Rewrite the data from its first line through the line containing "അന്ത്യമെന്ന്", replacing "Transcribe" with "Copy" and leaving everything else unchanged.

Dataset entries
=-=-=-=-=

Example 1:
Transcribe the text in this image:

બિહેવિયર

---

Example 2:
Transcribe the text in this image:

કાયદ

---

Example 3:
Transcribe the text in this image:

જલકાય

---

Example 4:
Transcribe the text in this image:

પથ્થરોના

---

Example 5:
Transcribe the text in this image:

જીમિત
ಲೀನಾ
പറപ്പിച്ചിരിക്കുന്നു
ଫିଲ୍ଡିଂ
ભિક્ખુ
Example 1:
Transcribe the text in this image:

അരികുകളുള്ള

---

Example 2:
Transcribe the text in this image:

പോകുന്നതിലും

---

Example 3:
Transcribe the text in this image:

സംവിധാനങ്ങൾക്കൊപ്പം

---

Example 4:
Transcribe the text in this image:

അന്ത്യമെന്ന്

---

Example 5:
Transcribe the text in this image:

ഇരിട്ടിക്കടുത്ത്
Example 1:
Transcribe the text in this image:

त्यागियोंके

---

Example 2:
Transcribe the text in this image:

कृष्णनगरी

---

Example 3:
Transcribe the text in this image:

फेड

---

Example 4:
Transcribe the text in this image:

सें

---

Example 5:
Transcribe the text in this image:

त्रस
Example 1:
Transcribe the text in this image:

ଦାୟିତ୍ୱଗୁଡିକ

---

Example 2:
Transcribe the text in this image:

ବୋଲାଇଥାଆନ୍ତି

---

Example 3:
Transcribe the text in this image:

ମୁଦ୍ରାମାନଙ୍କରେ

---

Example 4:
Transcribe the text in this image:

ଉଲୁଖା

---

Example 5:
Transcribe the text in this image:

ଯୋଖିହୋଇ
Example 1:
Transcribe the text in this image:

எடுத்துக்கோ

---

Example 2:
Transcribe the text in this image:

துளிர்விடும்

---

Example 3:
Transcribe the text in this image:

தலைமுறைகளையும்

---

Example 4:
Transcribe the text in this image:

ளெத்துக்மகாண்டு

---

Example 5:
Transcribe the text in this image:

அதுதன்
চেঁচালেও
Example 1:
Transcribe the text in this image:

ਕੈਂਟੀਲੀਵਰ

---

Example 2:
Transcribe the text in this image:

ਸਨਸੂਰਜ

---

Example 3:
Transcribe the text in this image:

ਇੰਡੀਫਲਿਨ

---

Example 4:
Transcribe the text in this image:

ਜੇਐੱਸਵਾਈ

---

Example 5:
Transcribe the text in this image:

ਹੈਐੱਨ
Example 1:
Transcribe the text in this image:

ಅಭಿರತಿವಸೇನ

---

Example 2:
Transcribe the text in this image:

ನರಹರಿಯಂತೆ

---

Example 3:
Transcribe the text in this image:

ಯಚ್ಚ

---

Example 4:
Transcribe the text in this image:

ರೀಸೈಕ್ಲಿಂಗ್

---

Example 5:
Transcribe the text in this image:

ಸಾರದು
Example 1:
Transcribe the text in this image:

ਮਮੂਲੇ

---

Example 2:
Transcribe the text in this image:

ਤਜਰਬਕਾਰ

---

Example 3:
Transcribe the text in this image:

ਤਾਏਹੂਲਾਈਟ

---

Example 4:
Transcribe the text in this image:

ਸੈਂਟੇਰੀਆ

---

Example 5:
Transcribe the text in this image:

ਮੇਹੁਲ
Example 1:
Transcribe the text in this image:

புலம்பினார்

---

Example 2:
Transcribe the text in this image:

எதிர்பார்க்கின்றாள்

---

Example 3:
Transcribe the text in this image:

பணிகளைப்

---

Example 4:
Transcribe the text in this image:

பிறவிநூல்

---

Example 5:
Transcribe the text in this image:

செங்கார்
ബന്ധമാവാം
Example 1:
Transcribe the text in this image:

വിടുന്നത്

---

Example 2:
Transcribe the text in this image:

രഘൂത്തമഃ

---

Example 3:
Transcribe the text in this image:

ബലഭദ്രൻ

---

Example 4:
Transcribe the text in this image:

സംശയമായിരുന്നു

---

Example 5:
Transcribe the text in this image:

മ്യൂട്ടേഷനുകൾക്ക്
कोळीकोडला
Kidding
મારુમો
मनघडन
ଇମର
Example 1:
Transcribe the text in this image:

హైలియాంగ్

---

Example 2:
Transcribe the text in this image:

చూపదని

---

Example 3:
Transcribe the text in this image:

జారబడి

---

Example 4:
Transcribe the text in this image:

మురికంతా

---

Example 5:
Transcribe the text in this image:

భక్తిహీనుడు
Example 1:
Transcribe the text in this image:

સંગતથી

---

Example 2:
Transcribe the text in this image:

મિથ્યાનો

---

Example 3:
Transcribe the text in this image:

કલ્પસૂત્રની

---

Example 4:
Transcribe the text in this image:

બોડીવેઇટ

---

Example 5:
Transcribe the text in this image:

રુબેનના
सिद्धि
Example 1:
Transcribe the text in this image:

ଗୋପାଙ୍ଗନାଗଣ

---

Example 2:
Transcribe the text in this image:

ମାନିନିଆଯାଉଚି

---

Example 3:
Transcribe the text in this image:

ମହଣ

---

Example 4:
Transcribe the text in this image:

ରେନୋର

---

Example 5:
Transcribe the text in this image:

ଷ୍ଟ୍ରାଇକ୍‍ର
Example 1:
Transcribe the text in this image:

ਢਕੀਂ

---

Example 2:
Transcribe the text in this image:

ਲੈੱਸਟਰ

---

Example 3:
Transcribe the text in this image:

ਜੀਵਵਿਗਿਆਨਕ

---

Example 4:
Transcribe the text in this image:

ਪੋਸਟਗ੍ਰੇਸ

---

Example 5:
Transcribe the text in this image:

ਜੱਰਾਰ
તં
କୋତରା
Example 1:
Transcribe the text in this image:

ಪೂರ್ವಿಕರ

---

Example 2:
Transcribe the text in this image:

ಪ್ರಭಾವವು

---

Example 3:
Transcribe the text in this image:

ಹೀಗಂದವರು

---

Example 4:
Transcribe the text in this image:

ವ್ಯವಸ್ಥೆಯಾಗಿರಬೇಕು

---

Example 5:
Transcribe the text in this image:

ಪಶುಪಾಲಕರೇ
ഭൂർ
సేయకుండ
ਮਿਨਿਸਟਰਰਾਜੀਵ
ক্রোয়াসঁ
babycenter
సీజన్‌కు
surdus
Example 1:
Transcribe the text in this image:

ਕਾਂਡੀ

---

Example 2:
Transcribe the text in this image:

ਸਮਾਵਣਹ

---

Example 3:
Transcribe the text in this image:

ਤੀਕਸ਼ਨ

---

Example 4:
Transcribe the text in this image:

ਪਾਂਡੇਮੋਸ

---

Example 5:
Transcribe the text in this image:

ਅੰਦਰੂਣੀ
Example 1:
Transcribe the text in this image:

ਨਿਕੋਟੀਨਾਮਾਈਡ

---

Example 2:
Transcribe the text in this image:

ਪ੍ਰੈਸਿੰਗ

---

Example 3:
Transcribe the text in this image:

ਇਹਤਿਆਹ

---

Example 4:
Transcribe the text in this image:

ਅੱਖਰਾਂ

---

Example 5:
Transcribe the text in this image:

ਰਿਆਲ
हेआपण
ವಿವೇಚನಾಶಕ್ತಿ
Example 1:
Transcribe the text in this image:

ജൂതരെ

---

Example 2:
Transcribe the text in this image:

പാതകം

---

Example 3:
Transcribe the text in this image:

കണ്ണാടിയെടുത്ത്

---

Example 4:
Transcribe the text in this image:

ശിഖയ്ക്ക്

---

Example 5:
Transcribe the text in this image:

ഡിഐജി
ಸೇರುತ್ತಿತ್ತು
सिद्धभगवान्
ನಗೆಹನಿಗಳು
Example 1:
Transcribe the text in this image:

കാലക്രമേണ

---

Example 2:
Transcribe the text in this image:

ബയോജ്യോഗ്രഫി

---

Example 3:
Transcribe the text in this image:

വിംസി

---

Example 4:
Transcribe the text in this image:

=-=-=-=-=

● Full answer:
Example 1:
Copy the text in this image:

બિહેવિયર

---

Example 2:
Copy the text in this image:

કાયદ

---

Example 3:
Copy the text in this image:

જલકાય

---

Example 4:
Copy the text in this image:

પથ્થરોના

---

Example 5:
Copy the text in this image:

જીમિત
ಲೀನಾ
പറപ്പിച്ചിരിക്കുന്നു
ଫିଲ୍ଡିଂ
ભિક્ખુ
Example 1:
Copy the text in this image:

അരികുകളുള്ള

---

Example 2:
Copy the text in this image:

പോകുന്നതിലും

---

Example 3:
Copy the text in this image:

സംവിധാനങ്ങൾക്കൊപ്പം

---

Example 4:
Copy the text in this image:

അന്ത്യമെന്ന്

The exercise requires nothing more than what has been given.